Bagaimana Pemerintah Dapat Berperan Dalam Mengatasi Masalah Ini?

Kemiskinan merupakan kekerasan struktural yang menimbulkan tekanan mental. Kecemasan finansial, rasa malu akibat birokrasi yang rumit untuk memenuhi kebutuhan dasar, dan kelelahan akibat pekerjaan yang tidak menentu menciptakan siklus yang tak berujung. Kondisi ini diperparah oleh iklim politik yang membuat akses terhadap layanan kesehatan, pendidikan, dan lainnya semakin sulit. Pemerintah seakan membiarkan hal ini terjadi, tanpa perlindungan sosial yang kuat. Masalah kesehatan fisik dan mental yang berkaitan dengan penindasan ekonomi sering dianggap sebagai kelemahan pribadi, bukan akibat dari sistem yang eksploitatif.

Kebijakan pemotongan anggaran di berbagai sektor semakin memperburuk kondisi kelas pekerja dan komunitas marginal. Pertumbuhan ekonomi yang dibanggakan pemerintah seringkali hanya menguntungkan segelintir orang kaya, sementara yang miskin semakin tertinggal. Ketimpangan ekonomi Indonesia merupakan masalah berakar panjang, bahkan sebelum kolonialisme. Sistem feodal yang bertahan hingga kini menciptakan oligarki modern yang menguasai Indonesia.

Pertanyaannya, apakah pemerintah secara aktif menghukum orang karena kemiskinan? Dengan kebijakan penghematan dan ekonomi yang diterapkan, pemerintah tidak hanya mengabaikan, tetapi juga memperkuat kemiskinan sebagai alat kontrol dan eksploitasi. Dengan menyalahkan individu, pemerintah menghindari tanggung jawab dan mempertahankan kebijakan yang menguntungkan elit.
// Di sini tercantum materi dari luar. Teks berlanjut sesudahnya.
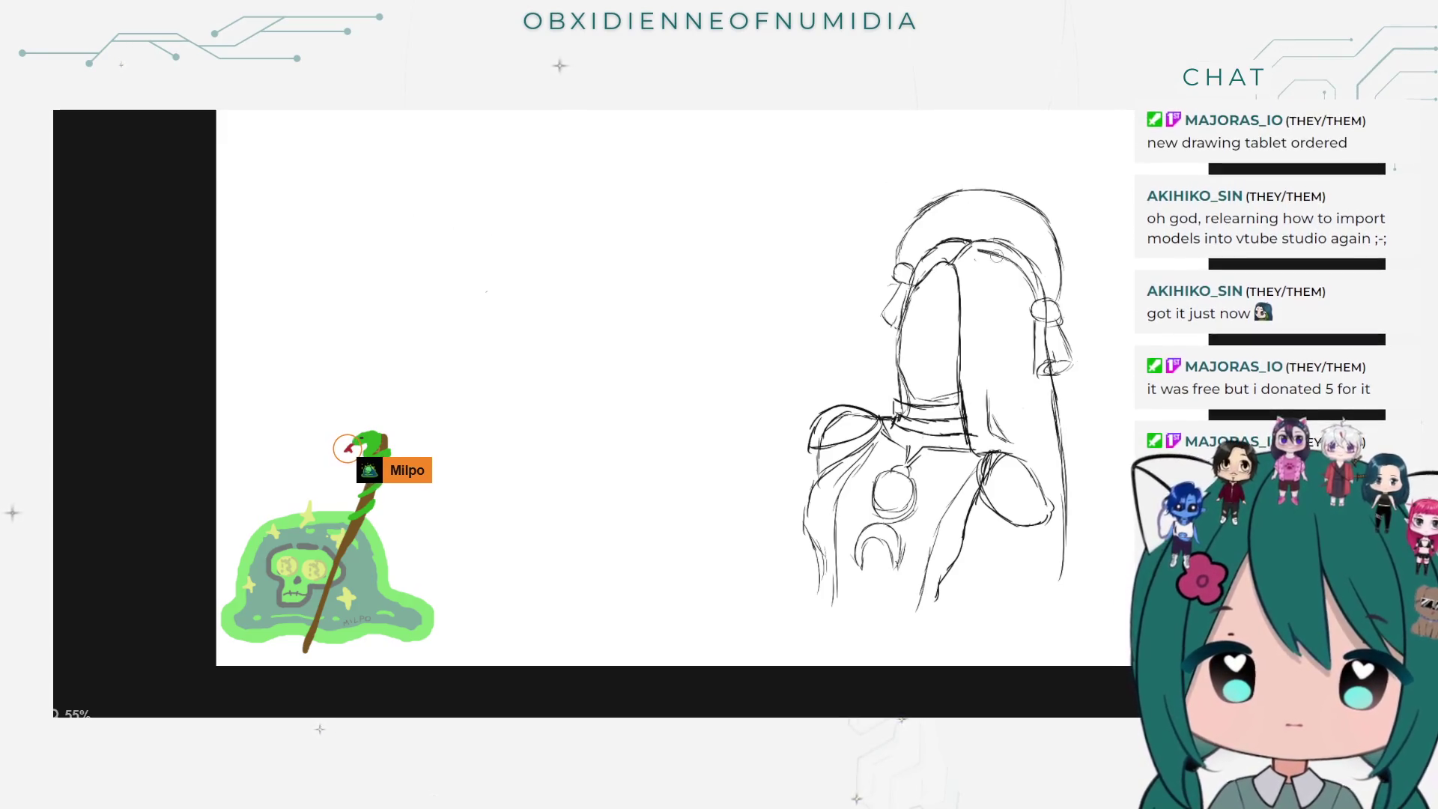
mouse_move(967, 265)
left_mouse_down()
mouse_move(975, 253)
mouse_move(1025, 279)
mouse_move(1043, 324)
left_mouse_up()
Perubahan yang nyata tidak akan datang hanya dengan kata-kata motivasi. Perubahan membutuhkan pengakhiran siklus eksploitasi, tuntutan perlindungan sosial, dan penolakan untuk menganggap kemiskinan sebagai masalah pribadi. Kemiskinan bukanlah takdir, melainkan pilihan yang dibuat oleh mereka yang diuntungkan darinya.